JHUG meetup March 15th 2017
Today, 15th of March, we held our next JHUG meetup (Meetup.com event). Trasys Greece, who is hiring, invited us to use the presentation room of their new office, and also bought pizza and beverages. We had around 60-70 attendees, including both old and new members.
The first presentation was by Panagiotis Kapralos (Linkedin), whose talk was about Code Refactoring. The talk was entry level, but also useful for more experienced software engineers. Panos began with an example of a class with several opportunities for refactoring. Step by step, he refactored the class to a more maintainable piece of code, explaining what caught his eye each time. After this example, he went on with a set of common Refactorings (i.e. extract method, extract variable, consolidate duplicate conditional fragments) and what each means. Then he presented the not-so-obvious relation between refactoring and economics (which you can use to convince your manager you are not losing your time and his budget). Furthermore, he explained that a software engineer should regard refactoring as an opportunity and not a chore, and allocate time for it.
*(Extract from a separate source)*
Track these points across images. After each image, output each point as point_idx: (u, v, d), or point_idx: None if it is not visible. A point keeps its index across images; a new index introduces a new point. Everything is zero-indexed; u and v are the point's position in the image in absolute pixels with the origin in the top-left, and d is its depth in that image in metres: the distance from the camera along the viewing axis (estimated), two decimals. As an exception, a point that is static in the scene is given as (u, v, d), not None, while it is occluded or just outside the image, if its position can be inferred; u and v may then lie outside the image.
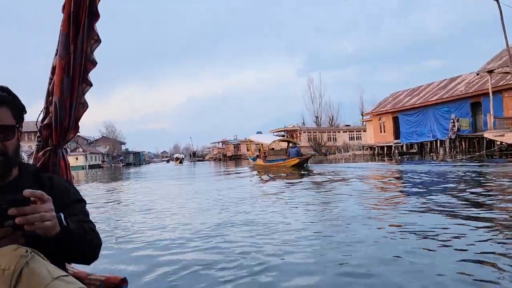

Finally, he concluded by reminding that there are cases where refactoring should not be considered (i.e. when the end-of-life of the software is close). You can find the slides here and watch the video:
The second presentation was by George Kalfopoulos, who talked about Microbenchmarking with JMH, the Java Microbenchmark Harness. George started by explaining why benchmarking is not straightforward because of optimisations that take place in several layers (JDK, JVM, OS, Hardware). These optimisations can give you a false picture of how performant your software is. JMH helps you profile your code with useful metrics (i.e. throughput, average time) in different setups (i.e. single thread, parallel threads) and even JVM initialisation arguments. It takes care of excluding setup tasks and warm-up executions in the results, so that you have a better picture of how your code behaved while actually executing. George reminded that even JMH results should be taken with a grain of salt, because even a minor Java update may have a drastic effect on the produced numbers. You can find the slides here and watch the video:
In the end of the meetup, we gave away 2 copies of Java testing with Spock, by our own Kostis Kapelonis, and 2 free invitations for Voxxed Days Athens (May 18th – 20th 2017), which were kindly offered to JHUG by the conference organizers.